Wednesday 10 October 2012

5 more reasons why people probably shouldn't read my blog



First of all, before I get into the usual tone of my blog, I would like to say that I was horrified to have witnessed a dog being run over by a taxi on my way to work this morning.  Sadly, it was too far away for me to do anything about and the driver got out to look after it but even so, I can’t get it off my mind…I keep hearing the bang of the car.  What makes it even worse is that driver was driving on the wrong side of the road, making this potentially avoidable had he been following the law.  I’m not sure why I’m writing about it but I think I need a faucet to get it out.  Rest in peace little nameless dog, this was an unfortunate event that you were included in but you won’t be forgotten.

So another week goes by and we are one week closer to my parents arriving and one step closer to Japan.  Have to admit, I’m really looking forward to getting out of dusty Kathmandu and having a beer down by the lakeside with my parents.  Not only this but I’m thinking of being launched at high speeds, similar to that which the supersonic freefall gentleman Felix Baumgartner will face, out of my comfort zone by booking myself a sports massage.  Yes, I admit it:

“I, Robert Basford, am terrified by the thought of a massage”

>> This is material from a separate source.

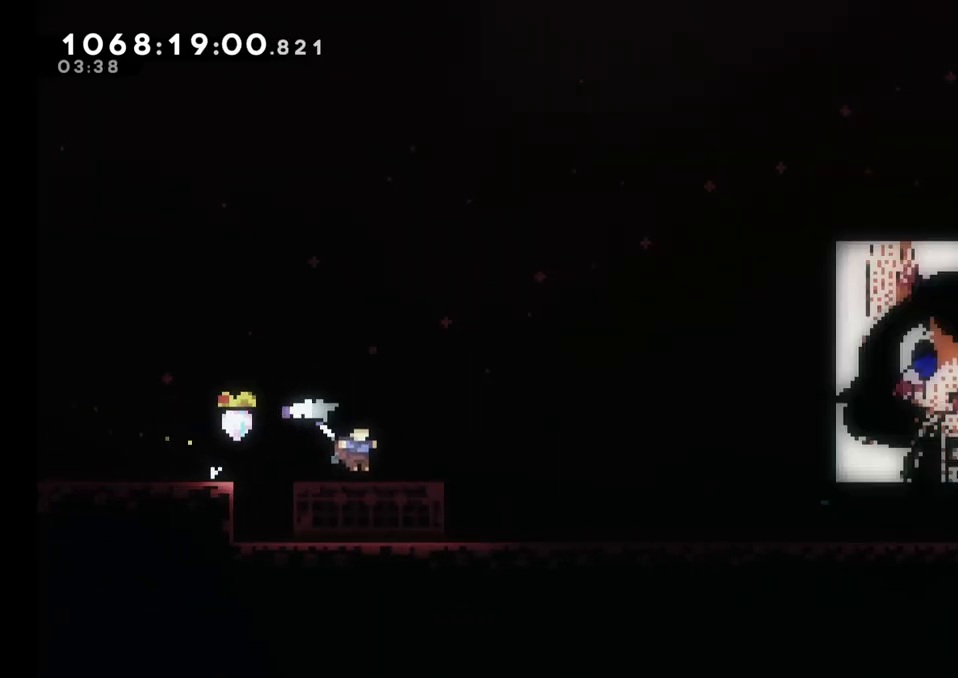
{"buttons": [], "left_stick": "right", "right_stick": "center", "events": [[133, "B", "down"], [250, "B", "up"]]}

It’s not anything weird but I just do not like the idea of a stranger running their hands over me nor the idea of getting semi-naked in front of a stranger.  I need to have known you for at least a couple of hours before I do that.  However, I am thinking of doing this for two reasons.  First of all, I seem to have a muscle that has been sore when stretched a certain way for a few months and I have been told that a massage can help.  No idea if this is true but it is worth a shot!  Secondly, the company I am thinking of using trains those who are blind or partially blind and gives them a trained profession which I think is a really good cause.  So, there may be a future blog entry about this assumingly awkward experience!

Moving to the main topic this week, I would like introduce:

*Ok, I am having the feeling of Déjà vu…I apologise if I have done something like this before but I never promised quality blogging, did I?  Plus, we have entire channels dedicated to repeats!*


5 Reasons why having real-life superheroes might not be that bad and could be kind of fun

Ok, so I have been in a superhero mood recently, which has flared up again as I will soon be reading the ‘Darkest Night’ story arc from DC.  Add in the new Arrow series; all the films that I can now get on DVD; and the new films that will be coming out, I am pretty stoked!  So, taking this into account, I thought I would explore a few reasons why this would rock.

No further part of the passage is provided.